I don't want to do any of that.
Okay.
Give it to me straight.
Did he make it? I did everything I could, but I'm sorry.
Vin Diesel's gone.
- Oh, no.
- Oh.
- Oh, my God.
- Carly, stay with me.
Just because he's gone doesn't mean you are, too.
I just can't believe it.
I mean, he was only 50.
We never even got to take that cross-country road trip together that we always talked about.
Uh, hey, I might be overstepping here, but could this be about more than just a car? It's okay, you can tell me.
Mechanic-client privilege.
My best friend Sam and I saved up and bought Vin Diesel together when I was in college.
She's actually the one who named him.
We went everywhere in that car.
Road trips to Snoqualmie Falls, the exotic jerky emporium over the border in Idaho, out to the forest to search for bigfoot.
- Did you ever find him? - Uh, it's a long story.
But yes.
A couple years ago, Sam moved away, and I just really miss her.
But whenever I'm inside Vin Diesel, I Okay, I'm just gonna say "my car" from now on.
Driving my car, it just helps me feel connected to Sam.
I know it sounds silly.
No, it's not.
What's silly is having a connection and not appreciating it.
What's silly is lying to someone for years and then telling the truth to your brand-new boyfriend before your best friend/cousin! What's silly is faking your own kidnapping.

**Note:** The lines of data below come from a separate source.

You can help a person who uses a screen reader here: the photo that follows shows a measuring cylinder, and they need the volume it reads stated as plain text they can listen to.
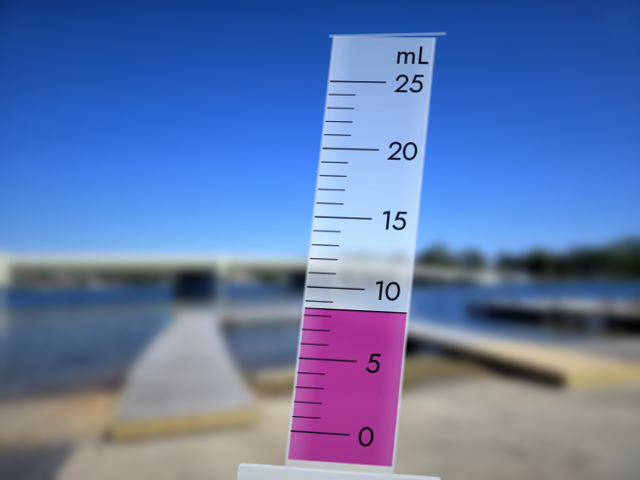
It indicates 8.5 mL
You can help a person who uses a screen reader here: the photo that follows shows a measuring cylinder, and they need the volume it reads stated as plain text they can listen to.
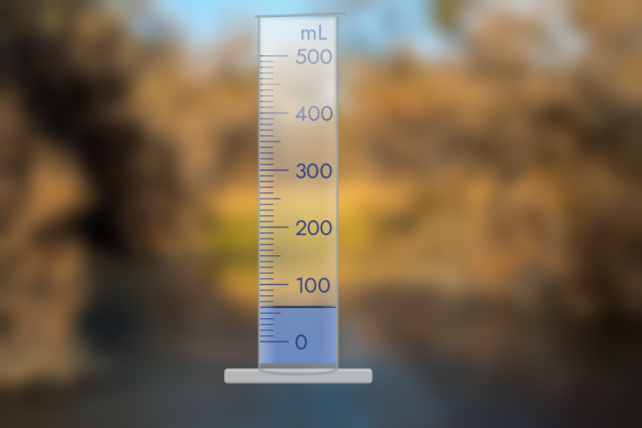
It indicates 60 mL
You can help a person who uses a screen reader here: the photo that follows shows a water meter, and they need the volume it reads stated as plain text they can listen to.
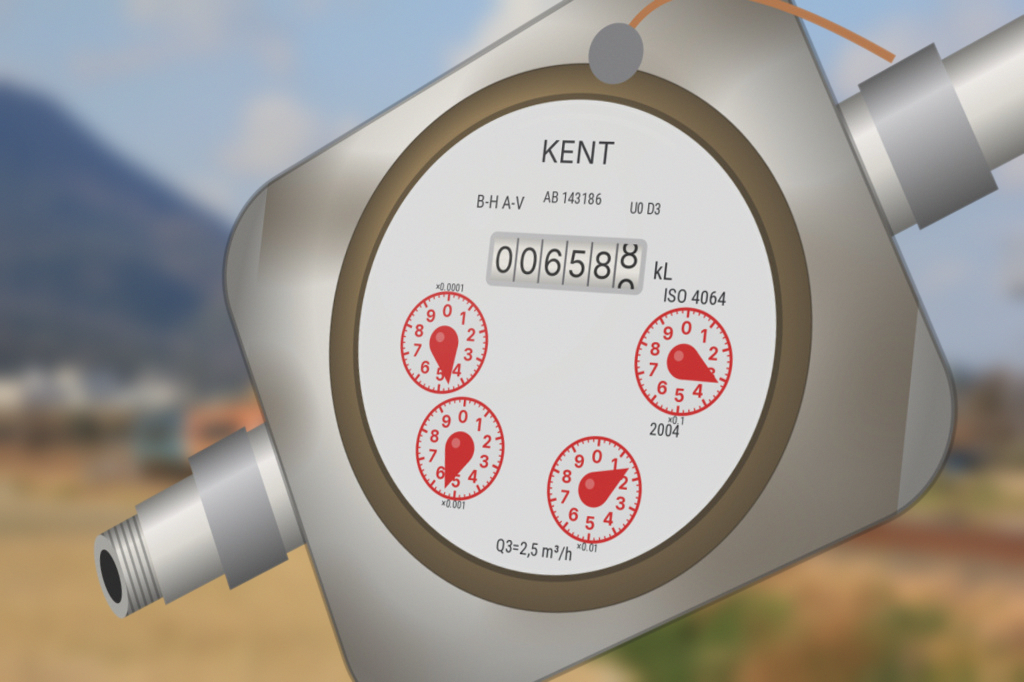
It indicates 6588.3154 kL
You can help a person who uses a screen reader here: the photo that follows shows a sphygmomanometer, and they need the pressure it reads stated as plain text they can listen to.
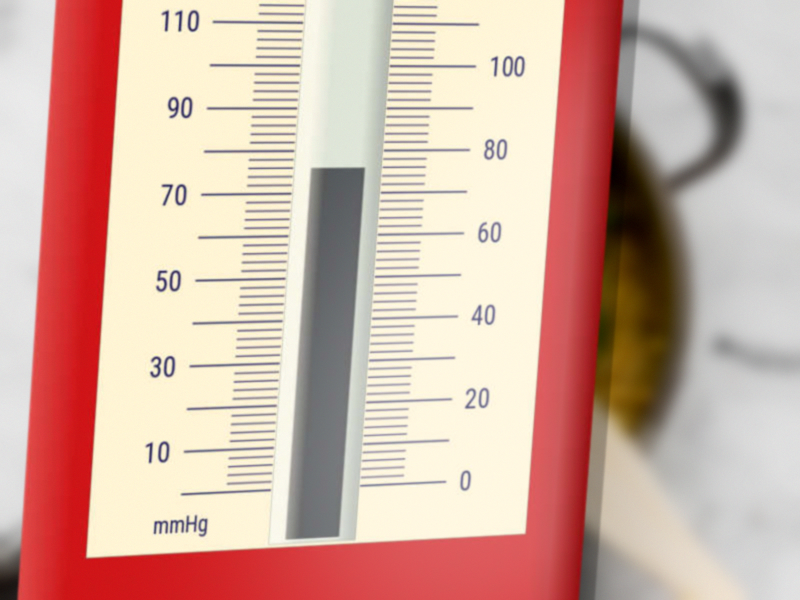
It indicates 76 mmHg
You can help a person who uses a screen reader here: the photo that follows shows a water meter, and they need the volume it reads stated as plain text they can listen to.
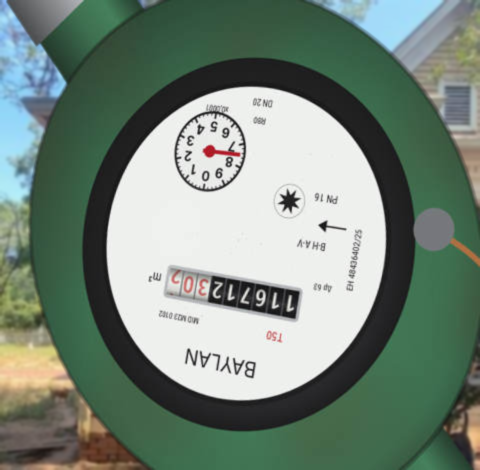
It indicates 116712.3017 m³
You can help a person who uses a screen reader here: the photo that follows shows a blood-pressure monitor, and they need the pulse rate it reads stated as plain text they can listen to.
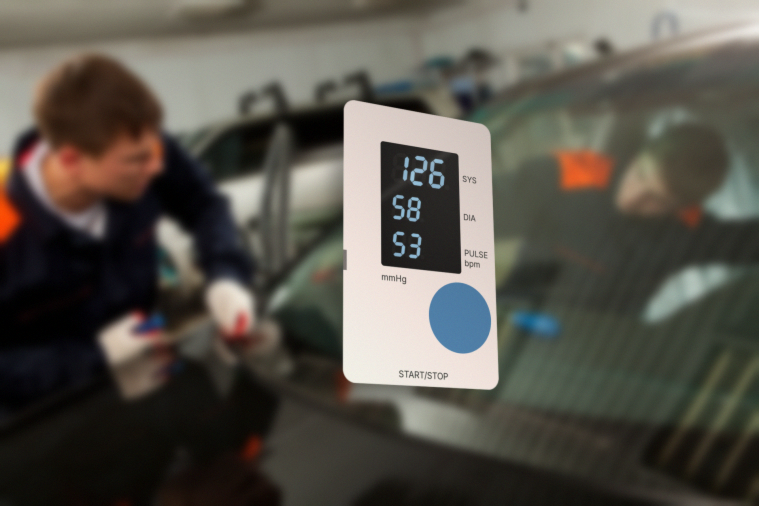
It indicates 53 bpm
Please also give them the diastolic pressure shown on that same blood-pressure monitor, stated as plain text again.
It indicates 58 mmHg
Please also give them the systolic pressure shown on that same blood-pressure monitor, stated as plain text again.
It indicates 126 mmHg
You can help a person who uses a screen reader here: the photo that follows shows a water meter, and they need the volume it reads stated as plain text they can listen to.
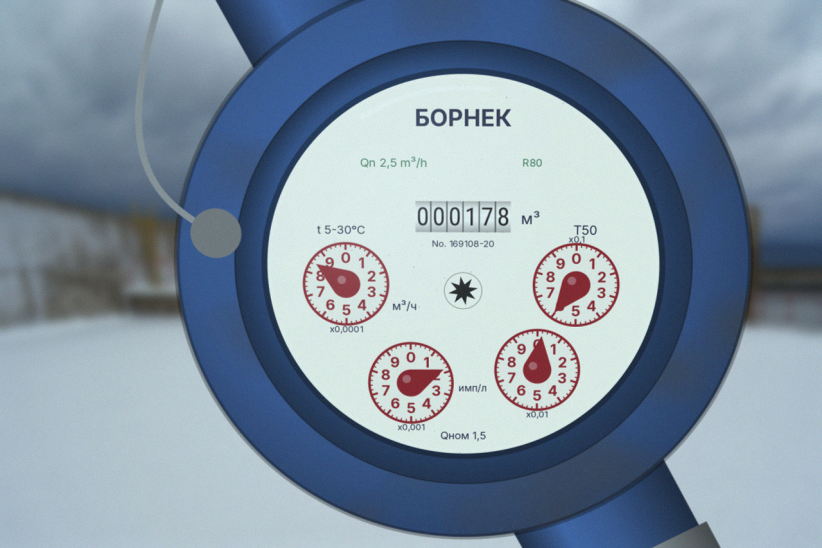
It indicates 178.6018 m³
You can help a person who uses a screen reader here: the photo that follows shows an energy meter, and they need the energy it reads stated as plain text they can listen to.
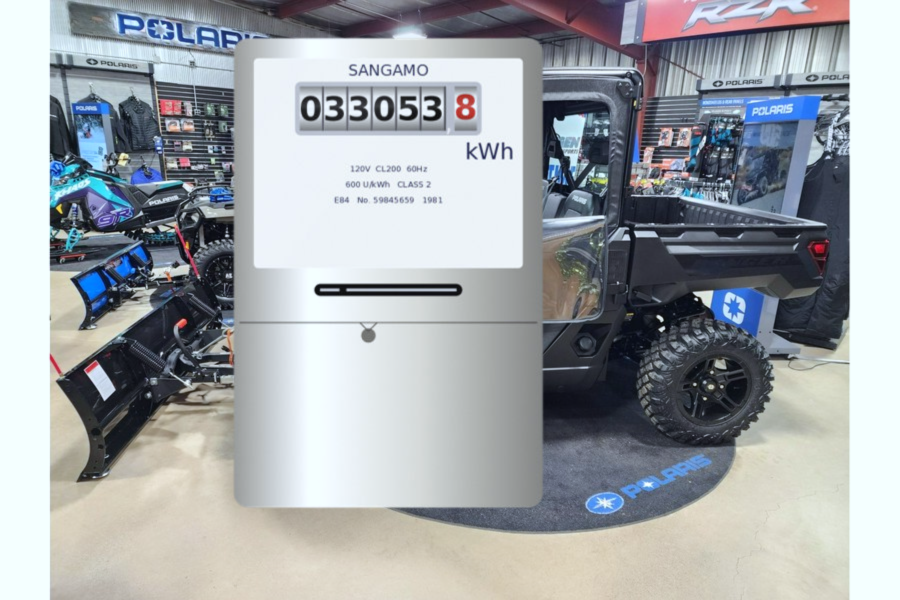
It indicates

Like, who does that? Maeve, that's who.
Maeve.
So, there's, like, a whole other thing going on here.
Mind your business.
Anyway, thanks for trying to save my car.
Uh, here.
Let me see.
- How much do I owe you? - No.
Nothing.
Put it toward your new car.
I don't know.
I wasn't really driving a whole lot lately anyway.
That gets a little tired.
Uh, well, maybe you don't need a car.
For example, if you had a date on Saturday night, I bet he would be totally happy to come pick you up.
A hypothetical date? Well, where is he hypothetically taking me? Anywhere you hypothetically want to go.
I believe it was Sir Edmond Dellingsworth who said, - "What is a circle?" - Boo! Lose the sheet already.
All right, all right.
I just wanted to say something with some gravitas.
Behold my latest piece! Wow.
Is this Vin Diesel? Yep! I took Carly's old car, repainted him, and turned it into a new Seat of Sitting for the studio.
Try saying that five times fast.
New Seat of Sitting for the studio.
New Seat of Sitting for the studio.
New Seat of Sitting for the studio.
New Seat of Sitting for the studio.
New Seat of Sitting for the studio.
Yeah, not that hard, dude.
Oh, my God.
Spencer, this is amazing.
Aw.
My car and I had so many good memories, and now we get to make more.
Our secret gum wad's still there.
- Ew.
- Ew.
Sam used this once to keep our seat belts together.
And another time I used it to keep my toes apart after a pedicure.
You know, um, Carly getting a second chance with her car is making me a little jealous.
Oh, 'cause all our cars got repossessed when we lost our money.
Well, thanks for ruining this special moment.
I'm sad now.
No, because she gets to make more memories.
And I want that for us.
Harper, I am so sorry I didn't tell you.
I just didn't know how.
If it means anything, "Save Maeve" was my ringtone.
It was a tastefully mournful bop.
Be brave for Maeve She's lost, not gone forever I'll search across the waves Hope she's not in a grave Save Maeve.